Ana Sayfa Vergi Sulh Protokolüne göre ödenen geçmiş yıl kiralarının hangi yılın gideri olarak dikkate...

    Sulh Protokolüne göre ödenen geçmiş yıl kiralarının hangi yılın gideri olarak dikkate alınacağı.

    413
    0
    Sayı:62030549-125[8-2018/275]-E.567807
    Tarih:04/08/2020

    T.C.

    GELİR İDARESİ BAŞKANLIĞI

    İstanbul Vergi Dairesi Başkanlığı

    Gelir Kanunları Gelir Ve Kurumlar Vergileri Grup Müdürlüğü

    Sayı:62030549-125[8-2018/275]-E.567807                                                               04.08.2020

    Konu :Sulh Protokolüne göre ödenen geçmiş yıl kiralarının hangi yılın gideri olarak dikkate alınacağı.

**Görev 1**
Resmî yazıda adı "Başkanlığı" ya da "Müdürlüğü" ile biten bütün idari birimleri, metindeki sırasıyla yazınız.

**Seçilmiş Kayıtlar**
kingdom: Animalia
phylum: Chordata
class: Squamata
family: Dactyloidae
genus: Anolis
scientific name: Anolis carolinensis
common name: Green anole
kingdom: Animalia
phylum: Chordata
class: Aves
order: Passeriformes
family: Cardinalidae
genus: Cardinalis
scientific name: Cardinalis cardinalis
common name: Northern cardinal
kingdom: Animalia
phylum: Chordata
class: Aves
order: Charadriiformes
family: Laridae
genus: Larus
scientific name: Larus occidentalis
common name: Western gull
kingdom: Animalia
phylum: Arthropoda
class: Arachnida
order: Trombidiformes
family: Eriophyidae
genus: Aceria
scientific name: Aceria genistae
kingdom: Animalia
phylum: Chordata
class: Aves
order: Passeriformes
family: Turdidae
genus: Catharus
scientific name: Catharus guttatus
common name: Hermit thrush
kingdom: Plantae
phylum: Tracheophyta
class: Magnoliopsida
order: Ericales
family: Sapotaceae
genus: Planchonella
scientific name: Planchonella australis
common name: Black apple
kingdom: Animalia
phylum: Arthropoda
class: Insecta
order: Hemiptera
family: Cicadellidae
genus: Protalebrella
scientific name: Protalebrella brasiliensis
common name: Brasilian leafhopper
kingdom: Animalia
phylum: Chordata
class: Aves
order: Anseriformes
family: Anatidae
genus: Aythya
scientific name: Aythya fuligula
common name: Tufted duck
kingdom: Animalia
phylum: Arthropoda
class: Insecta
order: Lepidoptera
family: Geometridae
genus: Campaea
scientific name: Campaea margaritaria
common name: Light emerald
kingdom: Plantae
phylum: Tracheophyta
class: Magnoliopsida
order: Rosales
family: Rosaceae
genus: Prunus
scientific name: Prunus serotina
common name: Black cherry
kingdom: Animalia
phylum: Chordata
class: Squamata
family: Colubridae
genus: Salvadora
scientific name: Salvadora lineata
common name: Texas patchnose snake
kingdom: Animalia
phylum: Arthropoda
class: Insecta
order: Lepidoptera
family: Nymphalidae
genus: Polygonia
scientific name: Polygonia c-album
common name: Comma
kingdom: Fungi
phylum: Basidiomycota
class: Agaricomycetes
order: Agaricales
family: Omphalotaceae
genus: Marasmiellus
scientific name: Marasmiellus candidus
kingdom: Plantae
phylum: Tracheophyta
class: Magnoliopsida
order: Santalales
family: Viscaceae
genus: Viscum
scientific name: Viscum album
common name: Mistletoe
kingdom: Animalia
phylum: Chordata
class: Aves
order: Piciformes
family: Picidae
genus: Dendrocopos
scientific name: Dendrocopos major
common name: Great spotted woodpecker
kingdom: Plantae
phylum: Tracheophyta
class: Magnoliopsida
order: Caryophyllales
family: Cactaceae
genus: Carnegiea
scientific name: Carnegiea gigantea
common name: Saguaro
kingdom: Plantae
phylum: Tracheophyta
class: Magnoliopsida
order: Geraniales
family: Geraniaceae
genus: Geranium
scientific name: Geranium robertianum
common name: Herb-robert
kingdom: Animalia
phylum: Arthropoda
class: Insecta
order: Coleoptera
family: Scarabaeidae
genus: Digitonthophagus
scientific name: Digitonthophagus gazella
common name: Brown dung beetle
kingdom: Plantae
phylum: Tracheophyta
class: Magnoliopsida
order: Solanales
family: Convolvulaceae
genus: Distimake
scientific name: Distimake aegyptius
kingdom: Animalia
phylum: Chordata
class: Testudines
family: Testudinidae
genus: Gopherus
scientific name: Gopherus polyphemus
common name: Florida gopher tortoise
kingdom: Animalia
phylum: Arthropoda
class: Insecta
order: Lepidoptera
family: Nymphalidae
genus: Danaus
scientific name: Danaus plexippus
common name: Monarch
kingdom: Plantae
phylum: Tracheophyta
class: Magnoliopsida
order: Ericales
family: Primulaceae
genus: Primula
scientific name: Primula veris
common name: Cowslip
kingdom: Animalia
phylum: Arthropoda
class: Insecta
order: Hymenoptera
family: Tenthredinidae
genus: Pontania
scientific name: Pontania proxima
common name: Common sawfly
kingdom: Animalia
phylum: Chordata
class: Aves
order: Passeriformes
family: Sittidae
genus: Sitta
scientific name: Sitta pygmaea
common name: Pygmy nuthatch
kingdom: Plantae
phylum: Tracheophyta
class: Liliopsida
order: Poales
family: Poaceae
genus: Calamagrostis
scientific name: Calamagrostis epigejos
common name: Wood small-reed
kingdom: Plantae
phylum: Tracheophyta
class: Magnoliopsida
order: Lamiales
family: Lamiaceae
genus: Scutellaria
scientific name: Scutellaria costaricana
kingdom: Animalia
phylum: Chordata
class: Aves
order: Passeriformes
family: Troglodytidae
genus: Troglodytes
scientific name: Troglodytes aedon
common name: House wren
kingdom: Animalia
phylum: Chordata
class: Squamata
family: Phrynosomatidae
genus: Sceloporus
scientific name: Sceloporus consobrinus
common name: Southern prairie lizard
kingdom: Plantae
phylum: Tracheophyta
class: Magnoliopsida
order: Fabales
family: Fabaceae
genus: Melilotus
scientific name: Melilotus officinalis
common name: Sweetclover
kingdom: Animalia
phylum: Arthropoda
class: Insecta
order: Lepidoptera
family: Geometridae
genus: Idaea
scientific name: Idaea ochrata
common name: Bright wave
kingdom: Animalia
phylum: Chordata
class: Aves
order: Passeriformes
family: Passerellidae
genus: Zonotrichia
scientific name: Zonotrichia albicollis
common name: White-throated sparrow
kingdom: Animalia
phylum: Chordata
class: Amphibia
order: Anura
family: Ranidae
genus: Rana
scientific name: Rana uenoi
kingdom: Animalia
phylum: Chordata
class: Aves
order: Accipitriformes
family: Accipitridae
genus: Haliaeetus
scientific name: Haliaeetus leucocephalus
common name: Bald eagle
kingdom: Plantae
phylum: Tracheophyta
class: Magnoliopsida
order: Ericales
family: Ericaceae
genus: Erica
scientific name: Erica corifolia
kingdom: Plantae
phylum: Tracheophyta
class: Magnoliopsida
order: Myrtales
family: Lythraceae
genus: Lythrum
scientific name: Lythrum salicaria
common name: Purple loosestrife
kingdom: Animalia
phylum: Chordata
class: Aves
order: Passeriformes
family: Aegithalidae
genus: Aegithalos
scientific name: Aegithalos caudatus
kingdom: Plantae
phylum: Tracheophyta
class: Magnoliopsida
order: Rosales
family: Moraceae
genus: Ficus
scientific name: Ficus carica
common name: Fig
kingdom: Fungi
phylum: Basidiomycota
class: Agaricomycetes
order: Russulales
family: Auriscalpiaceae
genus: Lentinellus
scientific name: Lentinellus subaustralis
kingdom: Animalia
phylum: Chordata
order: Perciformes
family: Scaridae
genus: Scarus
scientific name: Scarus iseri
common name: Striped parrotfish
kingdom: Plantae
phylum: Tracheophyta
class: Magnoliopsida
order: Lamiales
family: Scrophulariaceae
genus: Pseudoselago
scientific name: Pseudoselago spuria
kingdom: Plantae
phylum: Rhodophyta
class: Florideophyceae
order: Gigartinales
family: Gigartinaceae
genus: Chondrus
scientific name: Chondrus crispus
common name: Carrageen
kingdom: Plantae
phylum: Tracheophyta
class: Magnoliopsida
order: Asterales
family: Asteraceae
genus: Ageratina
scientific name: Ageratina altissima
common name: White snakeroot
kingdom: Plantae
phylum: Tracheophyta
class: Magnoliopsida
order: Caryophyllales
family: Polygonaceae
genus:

**Görev 2**
Kayıtlarda "family: Asteraceae" ifadesini içeren satırdan kayıtların sonuna kadar uzanan satırları, iki uç da dahil olmak üzere, hiçbir değişiklik yapmadan yeniden yazınız.

**Tam Cevap 1**
Gelir İdaresi Başkanlığı
İstanbul Vergi Dairesi Başkanlığı
Gelir Kanunları Gelir Ve Kurumlar Vergileri Grup Müdürlüğü

**Tam Cevap 2**
family: Asteraceae
genus: Ageratina
scientific name: Ageratina altissima
common name: White snakeroot
kingdom: Plantae
phylum: Tracheophyta
class: Magnoliopsida
order: Caryophyllales
family: Polygonaceae
genus:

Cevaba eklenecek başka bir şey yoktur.